Limitations & Future Work

  • The experimental scale is still smaller than real frontier model training; 500K sequences and 1B/4B/9B models only partially explain trends.
  • The method relies on assumptions that "semantically similar prefixes are adjacent in latent space" and "divergent continuations form local instability," requiring more validation across different architectures, tokenizers, and training recipes.
  • Watermark samples might still appear abnormal under individual human inspection; the paper's stealthiness is primarily established in large-scale mixing and automatic cleaning scenarios.
  • Verification requires multiple black-box samples, which might be harder to implement for models providing only low-temperature or restricted sampling APIs.
  • Statistical thresholds and false positive control are central to actual deployment; especially in real licensing disputes, a single statistical signal should not be over-interpreted as conclusive evidence.
  • vs WATERFALL / STAMP / TRACE: These radioactive watermark methods typically rely on higher coverage or reference model conditions; SLIM focuses on individual-level low coverage and strict black-box.
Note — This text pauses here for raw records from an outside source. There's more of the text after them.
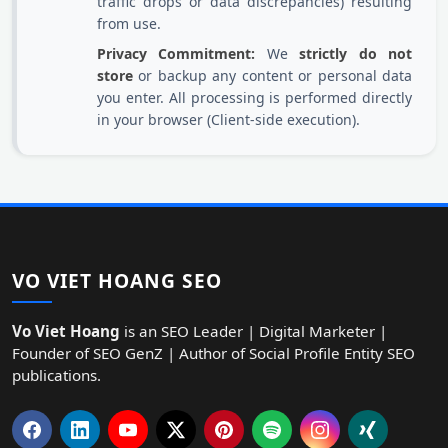
traffic drops or data discrepancies) resulting
from use.
Privacy Commitment:
We
strictly do not
store
or backup any content or personal data
you enter. All processing is performed directly
in your browser (Client-side execution).
VO VIET HOANG SEO
Vo Viet Hoang
is an SEO Leader | Digital Marketer |
Founder of SEO GenZ | Author of Social Profile Entity SEO
publications.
  • vs Random Character / Unicode Watermarks: Surface character watermarks are easily discovered by compression anomalies or text cleaning; SLIM attempts to hide signals within generation behavior.
  • vs Fictional Knowledge Watermarks: Fictional knowledge can be used for specific QA verification but tends to form semantic repetitions or context constraints; SLIM emphasizes local instability in open-ended text completion.
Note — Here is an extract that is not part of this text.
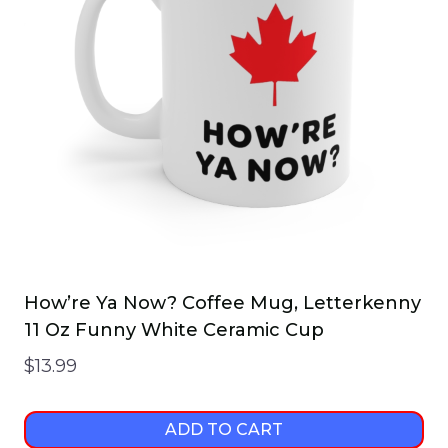
How’re Ya Now? Coffee Mug, Letterkenny
11 Oz Funny White Ceramic Cup
$
13.99
ADD TO CART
  • Insights: For LLM data governance, training data attribution may require a combination of "data-side marking + behavior-side statistics + auditing processes" rather than relying on a single detection technology.

Rating

  • Novelty: ⭐⭐⭐⭐⭐ Clear definition of low-coverage black-box data watermarking; the latent space confusion zone idea is distinctive.
  • Experimental Thoroughness: ⭐⭐⭐⭐☆ Rich evaluation dimensions, though further validation on real massive models and more complex corpora is needed.
  • Writing Quality: ⭐⭐⭐⭐☆ Clear main line with sufficient explanation of terminology and experimental settings; some future model settings are slightly idealized.
  • Value: ⭐⭐⭐⭐☆ High inspiration for training data traceability and data ownership protection, though actual deployment requires stronger statistical rigor and legal auditing support.